Als bekannt wurde, dass sich unsere Spitzenpolitiker durch eine Mauer um ihre Amtsräume vor Terroranschlägen schützen wollen, war die Verwunderung und die Aufregung groß.

„Es würde uns doch immer von der Regierung erzählt, es gäbe keine Gefahr von den Afrikanern und Asiaten, die seit 2015 in Scharen in unser Land geströmt sind. Und jetzt wollten gerade diejenigen sich schützen, die die Willkommenskultur von der Bevölkerung eingefordert hatten“, so ungefähr ist die Stimmung bei den Bürgern in Wien. Dazu kommt auch noch die architektonische Verschandlung des Ballhausplatzes.

Klar, dass die Regierungsspitzen in Wahlzeiten diese Aufregung um ihre Terrorängste nicht brauchen können.
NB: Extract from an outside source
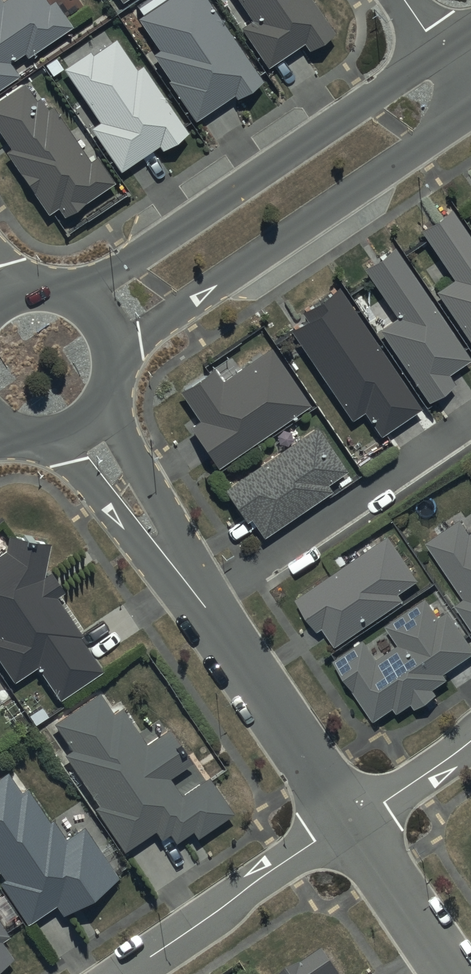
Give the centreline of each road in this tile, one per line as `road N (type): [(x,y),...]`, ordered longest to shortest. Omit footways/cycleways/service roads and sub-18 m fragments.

Kern schickte daher postwendend seinen Kanzleramtsminister Drozda vor, der erklärte, er und der Bundeskanzler hätten von der ganzen Aktion nichts gewusst.

Eine völlig absurde Behauptung, schließlich braucht man für eine derartige bauliche Maßnahme eine Reihe von behördlichen Genehmigungsverfahren in die die Betroffenen, also Bundeskanzler (SPÖ), Außenminister (Liste Kurz) und Bundespräsident (Grüne) eingebunden werden müssten. Davon wollen die Herrn heute nichts mehr wissen.

Es zeigt von der einzigartigen Geisteshaltung des Kanzleramtsminister, dass er der Bevölkerung auch noch weiß machen wollte, nicht einmal Innenminister Sobotka von der ÖVP, der für Sicherheitsfragen zuständig ist, hätte davon gewusst. Dieser widersprach auch umgehend und sprach von einer „Posse“. Selbstverständlich wäre das Kanzleramt eingebunden gewesen, genau wie die Stadtverwaltung von Wien.

Und überraschenderweise lieferte auch der ORF den Gegenbeweis. Er zeigte ein Video, in dem Bundeskanzler Kern, ähnlich wie bei der Pizza-Aktion höchstpersönlich den Arbeitern vorm Bundeskanzleramt eine Kiste Bier brachte.

Das war allerdings noch bevor in der Öffentlichkeit die Aufregung über die Mauer ausgebrochen war.